The changes that have taken place in the Muskoka and Region waterfront and recreational marketplace in only the last three months have been unprecedented. As the Bank of Canada began to increase its benchmark rate in March the resale market, not only in the Muskoka Region but in almost every other marketplace, began to slow – dramatically. As the charts below indicate, it was in June that it became clear that the pandemic market, that is the market commencing in May of 2020, had come to an end.
The 103 waterfront sales reported for the month of June represent a 48.2 percent decline compared to the 199 sales reported in June of 2021. Interestingly the number of new listings that came to market in June declined by almost 10 percent compared to last year, but the fact that so few recreational properties sold in June the months of inventory increased by more than 140 percent. Last June the months were only 1.7, this June they jumped to 4.1 months.
What has yet to be affected by the change in market conditions is the average sale price for all waterfront and recreational properties sold. In June the average sale price came in at $1,527,892, 35.5 percent higher than the average sale price of last year, which hovered around $1,000,000. Although the prices achieved in June remain strong the sale price to list ratio indicates that buyers are not paying indiscriminate prices for properties, as they did last year. June’s sale price to list ratio was 97.9 percent. Last June it was 108.6 percent. June’s sale price to list ratio is consistent with sales to list ratios going back to 2012. On a year-to- date basis sales of waterfront property have dropped to historic norms.
Although there is some variation from region to region the overall picture that emerges in June is that compared to last year, sale prices are still strong, sales to list ratio has declined along with recorded sales, and inventory levels, for the first time since 2019 are rising.
It should be noted that in some of these markets the number of waterfront properties reported sold was small and therefore has caused some of the categories to be exaggerated, like the average sale price achieved in the Lake of Bays market and the fact that the Haliburton region was consistent with the number of sales achieved last year. Having said that June data reflects the overall direction in which the Muskoka and Region marketplace is moving.
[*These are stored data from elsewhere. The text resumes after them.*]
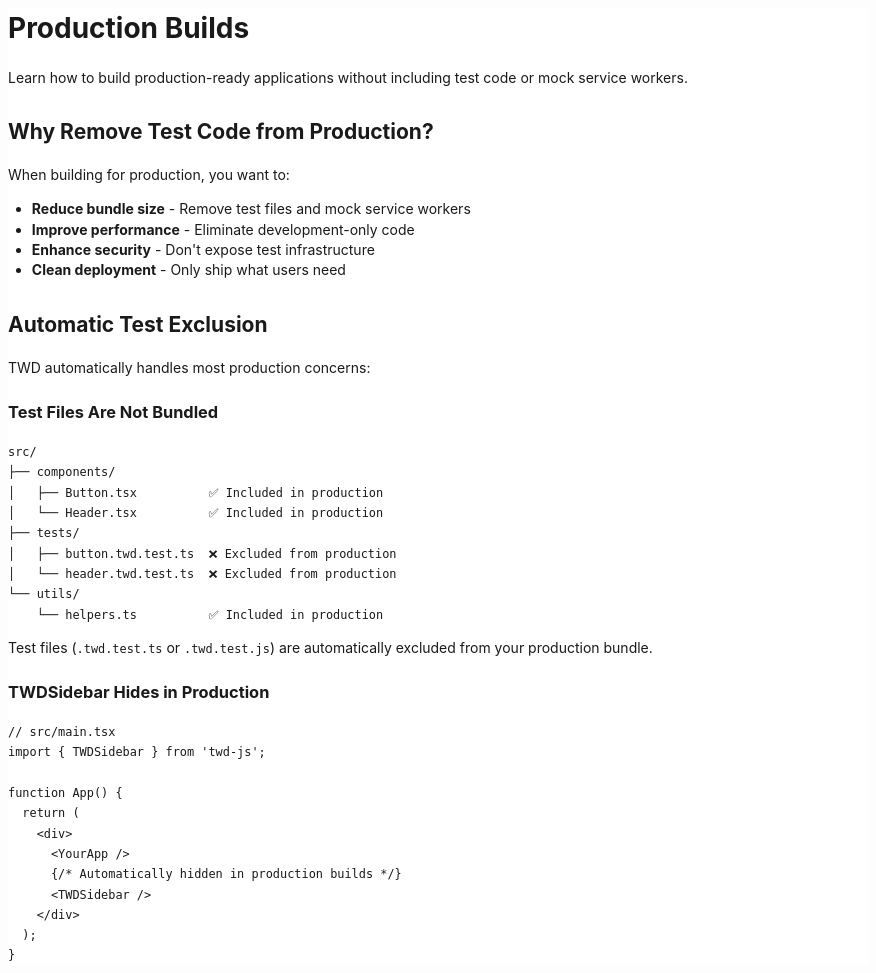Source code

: # Production Builds

Learn how to build production-ready applications without including test code or mock service workers.

## Why Remove Test Code from Production?

When building for production, you want to:

- **Reduce bundle size** - Remove test files and mock service workers
- **Improve performance** - Eliminate development-only code
- **Enhance security** - Don't expose test infrastructure
- **Clean deployment** - Only ship what users need

## Automatic Test Exclusion

TWD automatically handles most production concerns:

### Test Files Are Not Bundled

```
src/
├── components/
│   ├── Button.tsx          ✅ Included in production
│   └── Header.tsx          ✅ Included in production
├── tests/
│   ├── button.twd.test.ts  ❌ Excluded from production
│   └── header.twd.test.ts  ❌ Excluded from production
└── utils/
    └── helpers.ts          ✅ Included in production
```

Test files (`.twd.test.ts` or `.twd.test.js`) are automatically excluded from your production bundle.

### TWDSidebar Hides in Production

```tsx
// src/main.tsx
import { TWDSidebar } from 'twd-js';

function App() {
  return (
    <div>
      <YourApp />
      {/* Automatically hidden in production builds */}
      <TWDSidebar />
    </div>
  );
}
```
Contrary to popular belief the most expensive and highest price market region, namely the Muskoka Lakes, has not been immune to the changes generated by the rising benchmark rate and mortgage interest rates. The year-to-date activity very specifically shows how the market has changed, and for the most part, this change is a reflection of what has happened in May and June.
Although the number of sales recorded on Muskoka’s three Big Lakes (Muskoka, Rosseau, and Joseph) declined dramatically in the first six months of 2022 compared to last year (by over 60 percent) the average sale price has remained eye-poppingly strong. That’s because more than 30 percent of all reported sales on the Big Lakes had a sale price that exceeded $5 Million. As the chart below indicates, the average sale price for all properties sold on Muskoka’s Big Lakes at the end of June was $4,636,425. Over the course of the pandemic, the average sale price increased by more than 50 percent. It will be interesting to see if these average sale prices hold during the second half of 2022.
Notwithstanding the changes that have taken place in the waterfront and recreational marketplace, Chestnut Park and its realtors had their most productive month in June, engaging in 30 sales and generating a dollar volume of almost $62 Million. On a year-to-date basis, Chestnut Park’s realtors have been responsible for over $200 Million in sales, almost 10 percent more than the volume of sales achieved by the end of June in 2021. Chestnut Park continues to outdistance its closest competitor brokerage in the Port Carling community by more than 25 percent in dollar volume.
In addition to rising mortgage interest rates that have caused not only the recreational market, but all markets in southern Ontario to reverse direction, the waterfront and the recreational marketplace is also being impacted by the fact that the conditions that drove it over the past two and a half years are no longer present. Recreational markets were driven by the anxiety and necessity of the pandemic. There was safety in waterfront properties with their open space and they were, and are, wonderful locations to avoid the crowds and density of cities. With travel and health restrictions being eliminated the recreation market will, during the later half of 2022, morph into a market resembling 2019.